What if we recaptured the insight that we are fundamentally human creatures? As creatures, we do not have life from ourselves. After all, as someone once said, what do we have that we have not received? This means we are contingent and dependent beings. We are defined by our dependence upon God, upon each other, and upon other creatures. As the creator became the creature for us in Jesus Christ and entered his creation to bring new life, so God sends us back into the world. He has called us to embrace the gift of life that we share with each other and with all of our fellow creatures on earth. The “good life” then, is constituted by these relationships and bonds. In this regard, I’ve always liked those words by Wendell Berry, “…material sufficiency met, life, which is a membership in the living world, is already an abundance” (The Way of Ignorance, 133).

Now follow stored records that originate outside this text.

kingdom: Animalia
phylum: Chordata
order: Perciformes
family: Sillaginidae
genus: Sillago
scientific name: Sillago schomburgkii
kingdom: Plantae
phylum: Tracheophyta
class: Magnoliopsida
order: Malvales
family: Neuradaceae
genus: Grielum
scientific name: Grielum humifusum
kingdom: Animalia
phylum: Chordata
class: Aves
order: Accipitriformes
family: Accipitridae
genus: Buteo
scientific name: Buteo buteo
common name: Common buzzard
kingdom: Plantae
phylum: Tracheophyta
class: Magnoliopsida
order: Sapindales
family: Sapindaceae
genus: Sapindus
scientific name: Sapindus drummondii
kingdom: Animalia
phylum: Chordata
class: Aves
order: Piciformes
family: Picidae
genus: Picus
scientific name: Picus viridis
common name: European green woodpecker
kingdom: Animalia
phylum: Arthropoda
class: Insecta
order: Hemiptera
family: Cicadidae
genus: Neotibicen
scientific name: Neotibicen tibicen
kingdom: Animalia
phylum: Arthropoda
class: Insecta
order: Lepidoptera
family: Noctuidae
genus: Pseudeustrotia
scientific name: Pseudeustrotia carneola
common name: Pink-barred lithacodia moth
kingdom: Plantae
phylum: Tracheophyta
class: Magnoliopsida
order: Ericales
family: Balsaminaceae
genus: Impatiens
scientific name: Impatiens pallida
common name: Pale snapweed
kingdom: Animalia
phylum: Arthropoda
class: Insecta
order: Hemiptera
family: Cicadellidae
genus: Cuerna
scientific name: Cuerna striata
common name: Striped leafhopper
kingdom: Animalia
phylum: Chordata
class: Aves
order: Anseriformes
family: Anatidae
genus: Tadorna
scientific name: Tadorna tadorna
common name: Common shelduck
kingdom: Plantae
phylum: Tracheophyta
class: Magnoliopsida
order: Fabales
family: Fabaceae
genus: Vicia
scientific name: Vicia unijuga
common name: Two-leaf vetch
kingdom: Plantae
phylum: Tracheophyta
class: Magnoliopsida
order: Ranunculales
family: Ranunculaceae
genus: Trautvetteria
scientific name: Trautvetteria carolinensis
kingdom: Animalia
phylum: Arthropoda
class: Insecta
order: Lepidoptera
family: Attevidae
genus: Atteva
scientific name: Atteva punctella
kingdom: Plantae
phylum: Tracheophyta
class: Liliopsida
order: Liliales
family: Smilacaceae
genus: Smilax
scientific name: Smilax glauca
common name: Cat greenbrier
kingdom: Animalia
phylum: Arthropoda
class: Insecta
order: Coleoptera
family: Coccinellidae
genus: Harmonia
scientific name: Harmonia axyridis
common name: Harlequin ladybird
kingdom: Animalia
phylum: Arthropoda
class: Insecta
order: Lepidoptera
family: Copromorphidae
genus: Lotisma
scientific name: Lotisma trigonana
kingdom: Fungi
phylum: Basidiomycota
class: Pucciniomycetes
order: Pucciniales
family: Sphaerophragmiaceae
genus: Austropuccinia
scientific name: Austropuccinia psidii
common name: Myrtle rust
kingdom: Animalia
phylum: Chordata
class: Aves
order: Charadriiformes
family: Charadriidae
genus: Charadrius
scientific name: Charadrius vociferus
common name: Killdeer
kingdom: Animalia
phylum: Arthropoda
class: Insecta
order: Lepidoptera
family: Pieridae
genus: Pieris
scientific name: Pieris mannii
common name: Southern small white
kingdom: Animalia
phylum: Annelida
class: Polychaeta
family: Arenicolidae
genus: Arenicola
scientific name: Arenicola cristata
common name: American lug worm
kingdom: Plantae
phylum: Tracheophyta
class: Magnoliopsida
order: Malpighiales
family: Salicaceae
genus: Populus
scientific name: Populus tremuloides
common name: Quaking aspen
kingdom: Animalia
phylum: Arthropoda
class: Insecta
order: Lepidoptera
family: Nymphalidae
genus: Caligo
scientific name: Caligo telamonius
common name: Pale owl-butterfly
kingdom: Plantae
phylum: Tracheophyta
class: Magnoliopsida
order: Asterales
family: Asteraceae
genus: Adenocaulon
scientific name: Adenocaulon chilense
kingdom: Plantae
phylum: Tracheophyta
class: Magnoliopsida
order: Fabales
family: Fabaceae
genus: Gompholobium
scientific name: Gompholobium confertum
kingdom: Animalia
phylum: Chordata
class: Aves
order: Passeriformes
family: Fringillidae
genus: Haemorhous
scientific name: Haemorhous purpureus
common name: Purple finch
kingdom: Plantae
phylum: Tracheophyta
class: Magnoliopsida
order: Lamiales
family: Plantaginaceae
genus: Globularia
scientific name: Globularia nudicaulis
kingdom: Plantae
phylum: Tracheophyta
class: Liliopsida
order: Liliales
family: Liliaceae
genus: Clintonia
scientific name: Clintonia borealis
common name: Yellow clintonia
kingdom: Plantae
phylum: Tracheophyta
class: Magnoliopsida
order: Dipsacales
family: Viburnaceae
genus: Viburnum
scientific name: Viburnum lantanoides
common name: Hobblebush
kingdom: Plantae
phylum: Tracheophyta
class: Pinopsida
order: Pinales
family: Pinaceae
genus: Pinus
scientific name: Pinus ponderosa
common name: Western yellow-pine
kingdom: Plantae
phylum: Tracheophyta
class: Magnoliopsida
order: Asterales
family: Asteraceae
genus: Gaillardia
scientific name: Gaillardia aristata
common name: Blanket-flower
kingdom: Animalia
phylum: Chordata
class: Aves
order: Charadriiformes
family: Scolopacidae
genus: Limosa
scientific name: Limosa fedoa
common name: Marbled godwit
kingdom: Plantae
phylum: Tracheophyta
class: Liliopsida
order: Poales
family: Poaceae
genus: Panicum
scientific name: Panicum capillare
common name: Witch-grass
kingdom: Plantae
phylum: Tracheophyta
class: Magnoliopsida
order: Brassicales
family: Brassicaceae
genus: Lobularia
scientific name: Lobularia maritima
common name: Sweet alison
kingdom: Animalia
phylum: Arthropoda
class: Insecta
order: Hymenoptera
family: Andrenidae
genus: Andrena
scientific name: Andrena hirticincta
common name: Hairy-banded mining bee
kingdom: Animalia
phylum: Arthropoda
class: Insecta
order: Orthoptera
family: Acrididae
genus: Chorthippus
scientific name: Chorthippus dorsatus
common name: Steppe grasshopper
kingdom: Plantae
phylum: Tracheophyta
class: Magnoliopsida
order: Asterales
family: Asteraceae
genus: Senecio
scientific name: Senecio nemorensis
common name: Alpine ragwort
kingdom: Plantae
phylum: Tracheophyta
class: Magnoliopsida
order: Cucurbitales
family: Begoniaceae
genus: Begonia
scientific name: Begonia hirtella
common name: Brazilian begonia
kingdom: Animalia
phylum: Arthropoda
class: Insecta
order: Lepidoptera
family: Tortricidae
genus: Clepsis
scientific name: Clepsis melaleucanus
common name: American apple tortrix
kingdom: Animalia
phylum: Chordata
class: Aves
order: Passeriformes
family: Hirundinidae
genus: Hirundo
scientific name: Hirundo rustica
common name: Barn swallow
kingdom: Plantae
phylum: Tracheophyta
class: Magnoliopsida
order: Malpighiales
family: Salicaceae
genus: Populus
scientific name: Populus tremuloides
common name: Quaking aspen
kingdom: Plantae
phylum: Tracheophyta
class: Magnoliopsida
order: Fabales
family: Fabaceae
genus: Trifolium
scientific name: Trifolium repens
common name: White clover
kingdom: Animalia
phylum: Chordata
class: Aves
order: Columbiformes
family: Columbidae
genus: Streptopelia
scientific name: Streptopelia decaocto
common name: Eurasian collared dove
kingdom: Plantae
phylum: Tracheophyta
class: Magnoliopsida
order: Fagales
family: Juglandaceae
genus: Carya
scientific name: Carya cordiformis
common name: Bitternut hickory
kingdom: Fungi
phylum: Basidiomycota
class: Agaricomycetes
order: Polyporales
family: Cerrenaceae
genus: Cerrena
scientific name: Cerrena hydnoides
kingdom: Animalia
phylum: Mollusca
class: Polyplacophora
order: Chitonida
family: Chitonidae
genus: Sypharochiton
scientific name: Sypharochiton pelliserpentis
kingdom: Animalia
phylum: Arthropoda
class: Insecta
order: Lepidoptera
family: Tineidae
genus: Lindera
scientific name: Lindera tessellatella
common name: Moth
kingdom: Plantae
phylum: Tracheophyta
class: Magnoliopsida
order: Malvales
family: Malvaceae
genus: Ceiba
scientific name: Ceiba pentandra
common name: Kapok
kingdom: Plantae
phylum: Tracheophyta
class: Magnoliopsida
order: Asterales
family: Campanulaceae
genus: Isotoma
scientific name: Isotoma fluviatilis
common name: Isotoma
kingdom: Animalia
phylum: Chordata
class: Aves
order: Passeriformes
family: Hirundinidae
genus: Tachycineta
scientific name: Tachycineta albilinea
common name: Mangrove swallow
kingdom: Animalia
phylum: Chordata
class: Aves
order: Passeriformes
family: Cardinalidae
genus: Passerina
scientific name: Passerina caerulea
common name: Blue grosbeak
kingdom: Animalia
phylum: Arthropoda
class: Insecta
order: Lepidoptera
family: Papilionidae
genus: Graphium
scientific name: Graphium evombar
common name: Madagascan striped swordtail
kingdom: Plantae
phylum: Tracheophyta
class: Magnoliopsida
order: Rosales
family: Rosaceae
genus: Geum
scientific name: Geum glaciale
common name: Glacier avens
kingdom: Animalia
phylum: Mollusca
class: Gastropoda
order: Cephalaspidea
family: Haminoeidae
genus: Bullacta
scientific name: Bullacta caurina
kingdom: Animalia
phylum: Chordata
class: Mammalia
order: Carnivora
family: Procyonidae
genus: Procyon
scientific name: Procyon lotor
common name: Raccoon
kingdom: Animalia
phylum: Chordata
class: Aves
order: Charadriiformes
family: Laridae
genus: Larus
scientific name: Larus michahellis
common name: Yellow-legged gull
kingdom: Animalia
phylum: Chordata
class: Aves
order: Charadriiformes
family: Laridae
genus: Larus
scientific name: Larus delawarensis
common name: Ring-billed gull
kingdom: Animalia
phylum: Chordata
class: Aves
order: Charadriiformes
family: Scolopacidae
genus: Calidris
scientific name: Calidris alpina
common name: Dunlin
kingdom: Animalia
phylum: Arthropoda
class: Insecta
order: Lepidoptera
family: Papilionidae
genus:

So what does it mean to embrace the gift of life? Well, I’m going to take my point of departure from Martin Luther’s “thank and praise, serve and obey” in his Small Catechism. This suggests that it is a life that is first lived gratefully for the gift of life that we share with all other creatures on earth; and secondly a life that is lived gracefully for the sake of the life that we share with all other creatures around us. And so we might ask, what contributes to the flourishing of life that we share? Conversely, what diminishes that life that we share? At least, that might be a start.

In the meantime, the issues of population growth and the earth’s ability to sustain that growth will continue to be with us. National Geographic has looked at the issue throughout 2011. But one of the more thought provoking books that looks at the issue both theologically and ethically from a few years ago was by Susan Bratton, Six Billion & More: Human Population Regulation and Christian Ethics (Westminster, 1992).